What to do ▸
Your task is to output the listing exactly, leaving every image out.

Extracted data ▸

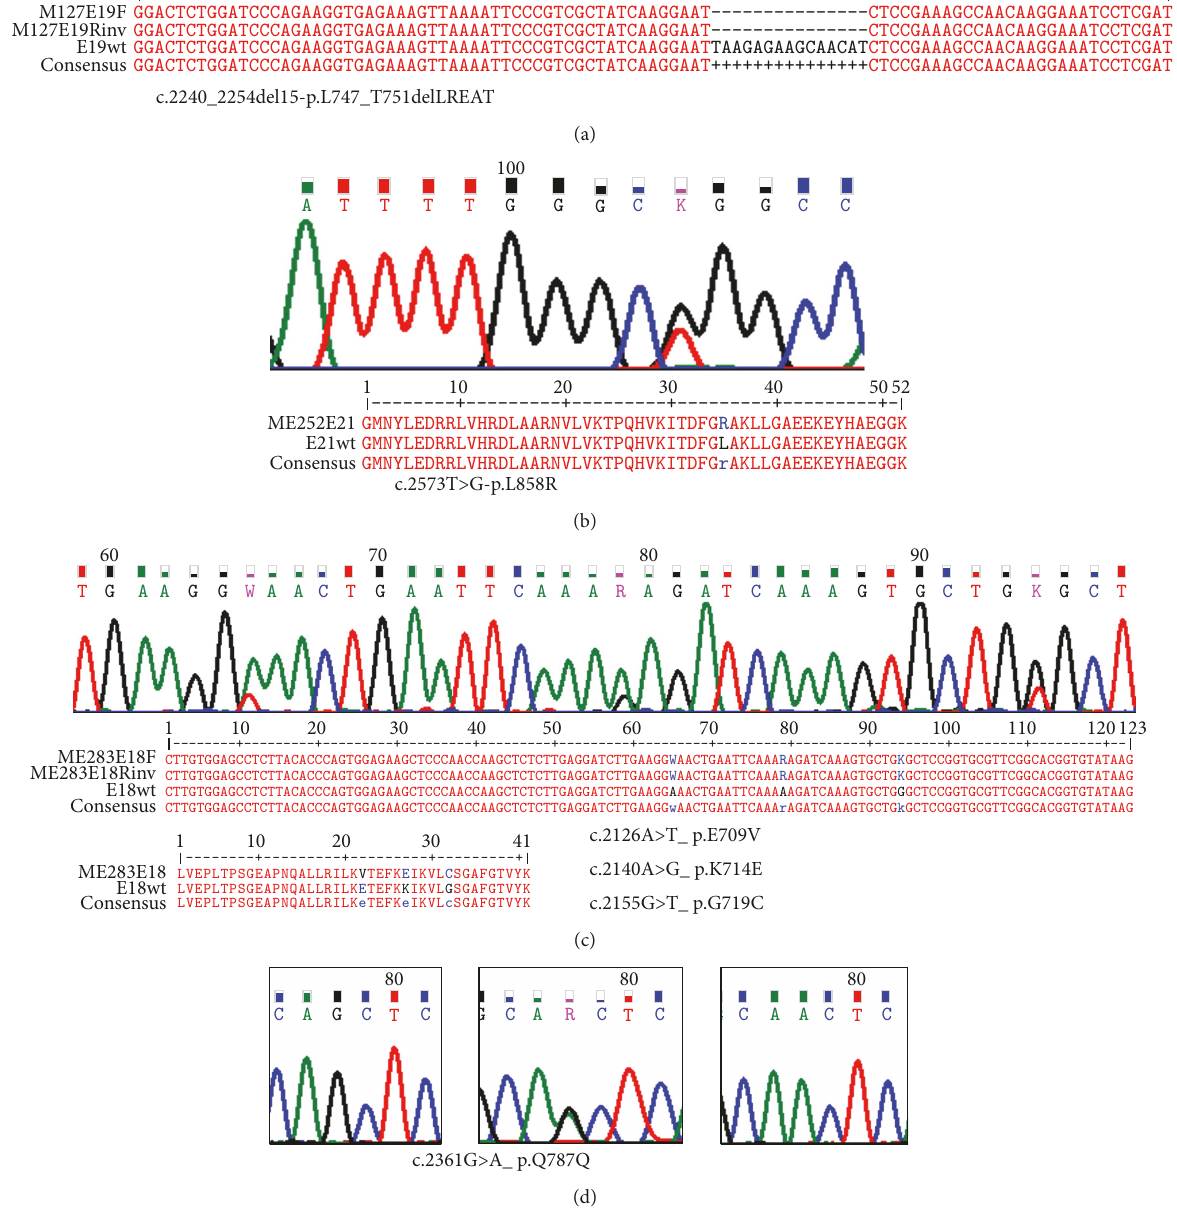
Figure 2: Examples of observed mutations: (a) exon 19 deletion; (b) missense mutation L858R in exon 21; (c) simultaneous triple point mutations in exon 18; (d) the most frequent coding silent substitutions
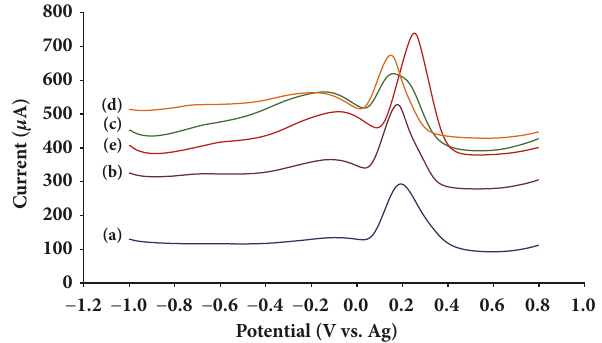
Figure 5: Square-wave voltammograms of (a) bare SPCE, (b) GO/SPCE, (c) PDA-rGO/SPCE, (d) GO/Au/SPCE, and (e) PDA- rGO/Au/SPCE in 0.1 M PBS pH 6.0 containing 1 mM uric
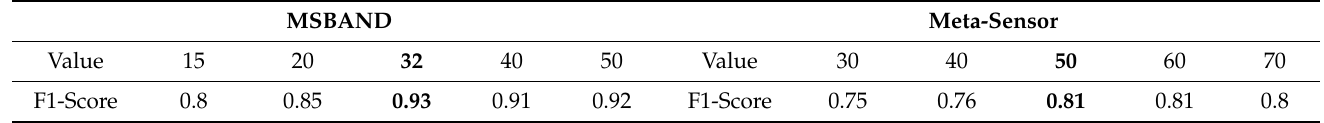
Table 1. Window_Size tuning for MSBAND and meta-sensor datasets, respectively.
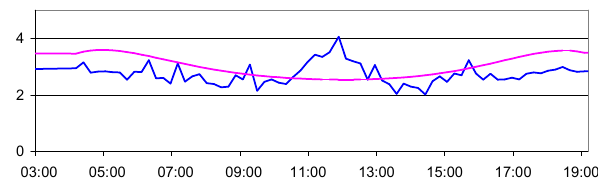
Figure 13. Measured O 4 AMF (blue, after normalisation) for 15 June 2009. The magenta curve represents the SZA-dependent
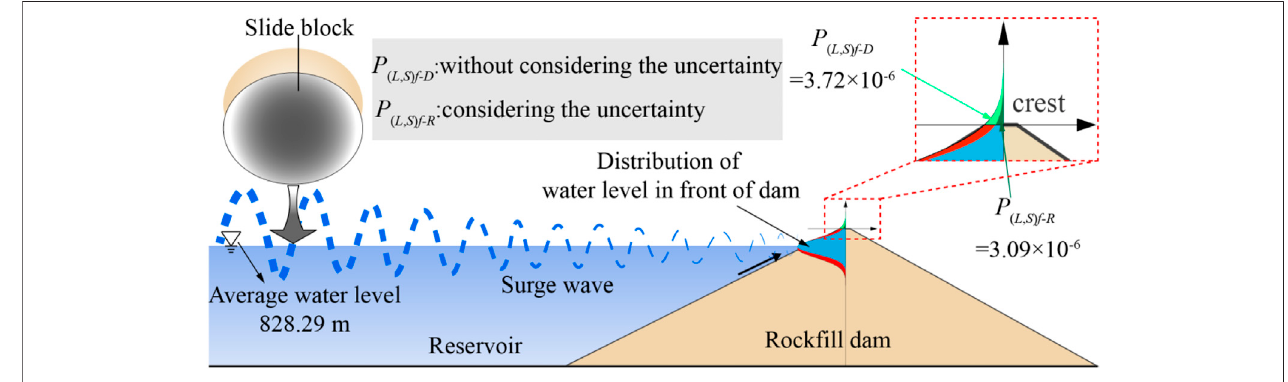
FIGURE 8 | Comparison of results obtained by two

Solved problem ▸
Figure 2: Examples of observed mutations: (a) exon 19 deletion; (b) missense mutation L858R in exon 21; (c) simultaneous triple point mutations in exon 18; (d) the most frequent coding silent substitutions
Figure 5: Square-wave voltammograms of (a) bare SPCE, (b) GO/SPCE, (c) PDA-rGO/SPCE, (d) GO/Au/SPCE, and (e) PDA- rGO/Au/SPCE in 0.1 M PBS pH 6.0 containing 1 mM uric
Table 1. Window_Size tuning for MSBAND and meta-sensor datasets, respectively.
Figure 13. Measured O 4 AMF (blue, after normalisation) for 15 June 2009. The magenta curve represents the SZA-dependent
FIGURE 8 | Comparison of results obtained by two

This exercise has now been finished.